Did you increase or decrease that time tresholds?
There isn't a perfect number, each click seems to take about one second (but can vary for each destination domain). So the final timings depend on the position of the invisible link relative to the rest of the links in the email and the number of links in the email.
For example, we ended using +/- 10 seconds, because the invisible link is in the middle and there are 7-8 links on each email.
I think you can increase the number up to 20 ,30 or even more seconds, the risk here is that if the final recipient (the real person) happens to open the email and click on a link within this time window, the click would be discarded, so the shorter the window the better, but give it enough time to catch all the fake clicks.

That means after tweaking invisible link resolved 90% of bots clicks at least?
Clarification about the % of true clicks (effectivity): What we measured is the % of true/failed detections among the positives (emails with clicks on the invisible link), meaning how good/bad is the script at caching all the fake clicks once the invisible link is clicked.

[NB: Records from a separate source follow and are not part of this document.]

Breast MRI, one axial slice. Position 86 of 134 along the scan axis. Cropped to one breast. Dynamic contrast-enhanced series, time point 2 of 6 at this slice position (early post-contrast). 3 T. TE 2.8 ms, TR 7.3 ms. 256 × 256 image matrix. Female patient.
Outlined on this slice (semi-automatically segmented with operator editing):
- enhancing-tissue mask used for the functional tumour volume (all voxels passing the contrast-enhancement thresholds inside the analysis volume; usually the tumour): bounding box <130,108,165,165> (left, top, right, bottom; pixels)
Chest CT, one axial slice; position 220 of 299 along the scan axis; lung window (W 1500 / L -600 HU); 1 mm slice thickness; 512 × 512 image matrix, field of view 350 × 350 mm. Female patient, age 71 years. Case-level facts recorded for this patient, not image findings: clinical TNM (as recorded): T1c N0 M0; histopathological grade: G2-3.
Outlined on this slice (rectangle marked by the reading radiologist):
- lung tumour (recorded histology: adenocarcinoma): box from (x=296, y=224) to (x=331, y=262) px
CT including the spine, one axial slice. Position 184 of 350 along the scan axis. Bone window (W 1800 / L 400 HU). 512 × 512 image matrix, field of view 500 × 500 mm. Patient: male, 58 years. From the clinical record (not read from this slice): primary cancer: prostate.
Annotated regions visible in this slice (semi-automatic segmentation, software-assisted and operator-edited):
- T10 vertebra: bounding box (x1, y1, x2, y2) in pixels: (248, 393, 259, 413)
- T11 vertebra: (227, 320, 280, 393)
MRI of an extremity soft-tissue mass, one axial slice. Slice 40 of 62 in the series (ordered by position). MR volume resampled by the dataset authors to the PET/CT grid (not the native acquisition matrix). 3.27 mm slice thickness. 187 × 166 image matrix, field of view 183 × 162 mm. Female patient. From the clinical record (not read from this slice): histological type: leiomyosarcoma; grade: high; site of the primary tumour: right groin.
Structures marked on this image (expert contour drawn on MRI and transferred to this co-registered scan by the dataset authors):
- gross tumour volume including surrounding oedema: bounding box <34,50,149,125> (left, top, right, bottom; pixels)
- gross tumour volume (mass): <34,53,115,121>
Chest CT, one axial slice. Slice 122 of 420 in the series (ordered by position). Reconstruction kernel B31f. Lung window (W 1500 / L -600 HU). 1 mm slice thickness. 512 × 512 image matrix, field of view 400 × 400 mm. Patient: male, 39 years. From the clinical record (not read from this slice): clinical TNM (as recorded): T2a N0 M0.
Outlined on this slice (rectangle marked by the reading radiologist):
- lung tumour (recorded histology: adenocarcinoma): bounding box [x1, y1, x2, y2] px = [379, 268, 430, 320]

If a bot clicks on just one, a few, or all the links except the invisible link, we don't see anything at all (and that's why it is good enough but far from perfect).

However, our level of detected bad clicks matches what others described on the HubSpot thread, and the click ratios are now much more aligned with industry standards.

[stale]

This issue has been automatically marked as stale because it has not had recent activity. It will be closed if no further activity occurs. Thank you for your contributions.

[stale]

This issue has been automatically closed because it has not had recent activity. If the reported issue persists, please create a new issue and link back to this one for reference. Thank you for your contributions.

[adiux]

I think this issue is important and we should discuss and address it in the community.

[mautibot]

This issue has been mentioned on Mautic Community Forums. There might be relevant details there:

https://forum.mautic.org/t/possible-work-around-for-reporting-open-and-clicks-without-bot-data/16989/13

[kuzmany]

We've already worked on solution with recpatcha page before go page.
I will report data when we get it.
This PR is part of it: #10503

[stale]

This issue or PR has been automatically marked as stale because it has not had recent activity. It will be closed if no further activity occurs. If you would like to keep it open please let us know by replying and confirming that this is still relevant to the latest version of Mautic and we will try to get to it as soon as we can. Thank you for your contributions.

[stale]

This issue or PR has been automatically closed because it has not had recent activity. In the case of issues, if it persists in the latest version of Mautic, please create a new issue and link back to this one for reference. With PRs if you wish to pick up the PR and update it so that it can be considered for a future release, please comment and we will re-open it. Thank you for your contributions.

[github-actions]

⚠️COMMENT VISIBILITY WARNING⚠️

Comments on closed issues are hard for our team to see.
If this issue is continuing with the lastest stable version of Mautic, please open a new issue that references this one.